Between Two Worlds: Being Muslim in Minneapolis
At school I was too Muslim. At the mosque I was too American. I spent years feeling like I belonged nowhere.
There were exactly 8 Muslim families in Minneapolis when I was growing up. We'd see each other at the one mosque — a converted house on Church Street — and nod like survivors of the same quiet war.
At school, I was the kid who didn't eat pork sausages at birthday parties. The one who disappeared during Ramadan lunch breaks. The one who had to explain, every single December, why there was no Christmas tree at home.

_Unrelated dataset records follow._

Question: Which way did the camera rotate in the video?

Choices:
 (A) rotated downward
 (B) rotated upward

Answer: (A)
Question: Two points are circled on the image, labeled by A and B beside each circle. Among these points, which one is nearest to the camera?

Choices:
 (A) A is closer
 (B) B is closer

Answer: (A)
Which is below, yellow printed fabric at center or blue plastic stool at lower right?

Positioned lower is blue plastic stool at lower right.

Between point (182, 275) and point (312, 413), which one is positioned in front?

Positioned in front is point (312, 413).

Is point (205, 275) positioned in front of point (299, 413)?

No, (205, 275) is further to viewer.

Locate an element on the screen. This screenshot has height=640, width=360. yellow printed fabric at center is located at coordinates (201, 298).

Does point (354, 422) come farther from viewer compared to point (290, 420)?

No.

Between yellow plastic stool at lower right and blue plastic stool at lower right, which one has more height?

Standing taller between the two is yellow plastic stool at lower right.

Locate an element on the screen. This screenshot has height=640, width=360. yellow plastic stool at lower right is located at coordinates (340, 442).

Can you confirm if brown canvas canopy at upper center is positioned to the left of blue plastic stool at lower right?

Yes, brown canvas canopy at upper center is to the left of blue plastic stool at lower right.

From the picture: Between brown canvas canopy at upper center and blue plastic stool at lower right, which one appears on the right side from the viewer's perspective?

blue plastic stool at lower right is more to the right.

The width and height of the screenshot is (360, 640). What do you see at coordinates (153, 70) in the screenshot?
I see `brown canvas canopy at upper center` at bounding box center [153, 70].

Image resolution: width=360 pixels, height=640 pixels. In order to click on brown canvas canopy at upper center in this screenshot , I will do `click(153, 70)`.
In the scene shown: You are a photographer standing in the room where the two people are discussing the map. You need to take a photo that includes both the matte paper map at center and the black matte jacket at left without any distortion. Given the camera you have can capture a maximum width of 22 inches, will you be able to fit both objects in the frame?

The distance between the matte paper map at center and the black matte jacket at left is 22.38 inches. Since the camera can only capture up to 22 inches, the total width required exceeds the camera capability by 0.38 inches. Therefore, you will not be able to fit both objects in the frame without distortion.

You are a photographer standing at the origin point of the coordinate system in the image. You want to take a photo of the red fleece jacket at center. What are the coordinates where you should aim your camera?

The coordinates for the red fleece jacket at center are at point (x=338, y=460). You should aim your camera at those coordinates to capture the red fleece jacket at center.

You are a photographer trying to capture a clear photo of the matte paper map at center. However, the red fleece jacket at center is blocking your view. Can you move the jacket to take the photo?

But the mosque wasn't refuge either. The aunties would whisper if my hijab wasn't perfect. Uncle Mahmood once told my father I was 'too loud.' I was 11.
High school was the hardest. After 9/11, a boy in my English class asked if my father was a terrorist. He said it casually, like asking about the weather. The teacher heard. The teacher changed the subject..
I want to tell you there was a dramatic turning point. There wasn't. It was slow. It was reading Surah Ad-Duha during a panic attack in my dorm room and feeling my heartbeat slow. It was finding 5 Muslim students in my first year at uni who laughed at the same jokes and prayed in the same study rooms.
It was realising that the Islam of the Minneapolis aunties and the Islam I was building for myself could be different and both be real.
I'm 54 now. I work in engineering. I pray five times a day — not because anyone is watching, but because those five pauses are the only times my brain goes quiet.
I stopped asking for permission to exist as both American and Muslim. I just existed. And it turns out, that's enough.